Laut Finanzministerin Doris Ahnen (SPD) liegen den Fraktionen nach dem Urteil des Verfassungsgerichtshofs die erforderlichen Änderungsanträge zum Doppelhaushalt 2017 und 2018 vor. Darin seien die jährlich veranschlagten 70 Millionen Euro für den Pensionsfonds nicht mehr als Investitionen eingestuft. Die Kreditobergrenze halte das Land mit Abstand ein. Im Sommer wolle die Regierung einen Gesetzentwurf vorlegen, wie sie künftig mit dem Pensionsfonds verfahre.
AfD-Landeschef Uwe Junge fordert, eine nachhaltige Vorsorge nur aus "klug angelegten Haushaltsüberschüssen" zu finanzieren.

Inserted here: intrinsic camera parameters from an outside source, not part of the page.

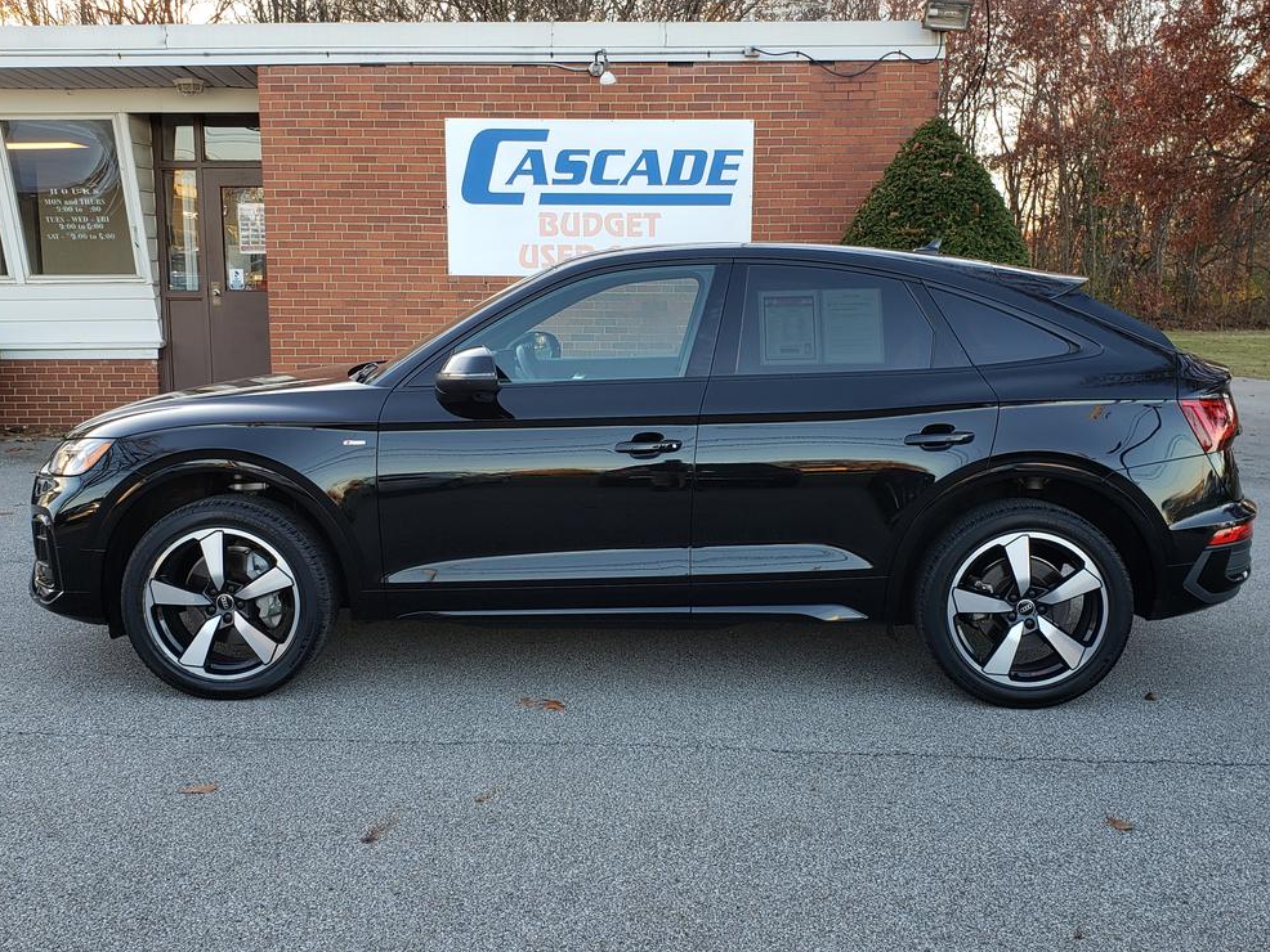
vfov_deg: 51.4
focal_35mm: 27
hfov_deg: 65.3
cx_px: 647
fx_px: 991
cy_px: 467
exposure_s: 1/69
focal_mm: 4.3
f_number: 2.4
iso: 50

Lob findet das Vorgehen der Regierung bei den Ampelparteien. "Gründlichkeit geht vor Schnelligkeit", sagt Bernhard Braun (Grüne). Thomas Roth (FDP) fordert die CDU auf, "sich konstruktiv an der Arbeit am Pensionsfonds zu beteiligen". SPD-Fraktionschef Alexander Schweitzer wirft der CDU "Propaganda" vor, wenn sie das Wort "Pensionslüge" benutze. Und Klöckner? Sie legt nach - und hat die Zeit im Blick. Das Land fordert sie auf, ein Gesetz vorzulegen. Bitte nicht in den Sommerferien, sagt sie und lächelt süffisant. "Dann sind die Rheinland-Pfälzer auf dem Weg in den Urlaub - und keiner kriegt es mit."WAS HINTER DEM PENSIONSFONDS STECKT

Extra

(dpa) Auf die Bundesländer kommen immense Pensionslasten zu. Rheinland-Pfalz sammelte daher seit dem Jahr 1996 zunächst mit Einsparungen Geld für spätere Pensionen in einem neuen Fonds an. 2006 drang der damalige Finanzminister Ingolf Deubel (SPD) auf die Umwandlungen der Zuflüsse in Darlehen. Nominell wuchs die Geldsumme im Pensionsfonds auf bis heute 5,1 Milliarden Euro an. Tatsächlich liegen aber überwiegend Schuldverschreibungen des Landes in dem Topf. Denn das Land lieh sich fast alle Einzahlungen sofort wieder zurück - und zahlt dafür marktübliche Zinsen an den Fonds. Die Darlehen wurden vom Land wiederum als Investitionen deklariert, was Spielraum bei einer Verschuldung für andere Projekte schuf.